Counting the Covid dead is not a mere academic exercise. This effort is crucial to addressing the shortcomings of public health facilities and framing responses to future medical emergencies. It is also a vital part of the endeavour to heal the wounds of those who have suffered in the past two years. The Covid compensation exercise, under the watchful gaze of the Supreme Court, will, hopefully, encourage families to report their loss. Accurate information is paramount to the process, especially when, in a sharply polarised discourse, even science is contested. In the first month of the first pandemic year, an oft-quoted study said up to three million Indians could die by mid-April 2020. The author has since then back-tracked and acknowledged that his assumption of mortality rate was a little off the mark. The WHO’s record on Covid hasn’t been much to write home about. Its own study concluded that crucial time was lost in the fight against the virus because the global health agency delayed the announcement of an international emergency. It spent weeks persuading China to allow a team of international scientists to visit Wuhan after the outbreak. It then swung to the other extreme late last year after the relatively-less virulent Omicron began to infect people worldwide. Instead of educating the world about the nature of this new variant, it rang needless alarm bells.

That said, it would be, well, unscientific, to be prickly and attribute sinister motives to the WHO. Barely days ago, its Director-General Tedros Ghebreyesus and Prime Minister Narendra Modi launched the WHO Global Centre for Traditional Medicine in Jamnagar, that will play a key role as a “global repository” of traditional medicine practices across the world.

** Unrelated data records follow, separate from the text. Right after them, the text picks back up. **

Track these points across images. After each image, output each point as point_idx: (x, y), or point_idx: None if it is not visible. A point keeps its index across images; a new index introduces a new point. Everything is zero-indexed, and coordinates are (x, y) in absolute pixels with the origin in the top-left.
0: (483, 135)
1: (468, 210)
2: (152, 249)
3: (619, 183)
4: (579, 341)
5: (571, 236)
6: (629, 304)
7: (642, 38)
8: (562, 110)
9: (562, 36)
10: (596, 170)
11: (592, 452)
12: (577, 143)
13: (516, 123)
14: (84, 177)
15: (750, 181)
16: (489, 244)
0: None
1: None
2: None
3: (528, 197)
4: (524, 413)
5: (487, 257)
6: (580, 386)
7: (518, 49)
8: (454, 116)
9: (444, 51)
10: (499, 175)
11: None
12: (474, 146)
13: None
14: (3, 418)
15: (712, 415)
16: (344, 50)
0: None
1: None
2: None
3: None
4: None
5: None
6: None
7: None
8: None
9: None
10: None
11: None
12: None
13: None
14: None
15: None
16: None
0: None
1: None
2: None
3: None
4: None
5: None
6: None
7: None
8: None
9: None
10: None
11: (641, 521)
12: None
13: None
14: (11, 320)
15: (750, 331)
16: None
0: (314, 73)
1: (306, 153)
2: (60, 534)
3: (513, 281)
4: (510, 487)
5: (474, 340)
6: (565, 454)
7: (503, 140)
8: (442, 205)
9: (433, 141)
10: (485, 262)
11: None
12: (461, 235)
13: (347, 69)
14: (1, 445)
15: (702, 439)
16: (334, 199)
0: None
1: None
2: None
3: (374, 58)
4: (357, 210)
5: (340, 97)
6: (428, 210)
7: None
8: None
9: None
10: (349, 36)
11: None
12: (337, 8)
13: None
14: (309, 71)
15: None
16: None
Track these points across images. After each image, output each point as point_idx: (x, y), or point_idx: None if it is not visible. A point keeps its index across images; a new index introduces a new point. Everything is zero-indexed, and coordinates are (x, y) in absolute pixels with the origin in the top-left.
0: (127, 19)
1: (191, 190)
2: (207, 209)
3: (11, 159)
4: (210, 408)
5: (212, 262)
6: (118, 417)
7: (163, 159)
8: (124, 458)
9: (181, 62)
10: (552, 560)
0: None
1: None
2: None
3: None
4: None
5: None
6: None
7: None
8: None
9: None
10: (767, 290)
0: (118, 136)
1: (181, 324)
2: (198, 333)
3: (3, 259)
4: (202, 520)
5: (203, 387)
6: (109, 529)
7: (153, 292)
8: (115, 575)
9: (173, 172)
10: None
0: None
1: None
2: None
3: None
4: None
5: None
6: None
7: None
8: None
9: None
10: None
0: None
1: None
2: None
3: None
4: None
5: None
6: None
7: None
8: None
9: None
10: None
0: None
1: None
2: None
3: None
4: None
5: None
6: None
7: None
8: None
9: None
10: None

What the WHO’s Covid death estimates underline is the need for India to further strengthen its death recording system, finetune its accuracy and transparency. In fact, the success of India’s vaccination programme has been facilitated by distribution and supply-chain processes on the ground, from the shop-floor to the primary health care centre, backed by a robust digital architecture of reporting and recording. Given the rapid digitalisation of social systems, this should translate to strengthening the Civil Registration System and Sample Registration System as well, the two main tools for recording births and deaths. Let the WHO and experts do their job, the Centre and state governments should do theirs.

This column first appeared in the print edition on May 9, 2022, under the title ‘Who’s counting’.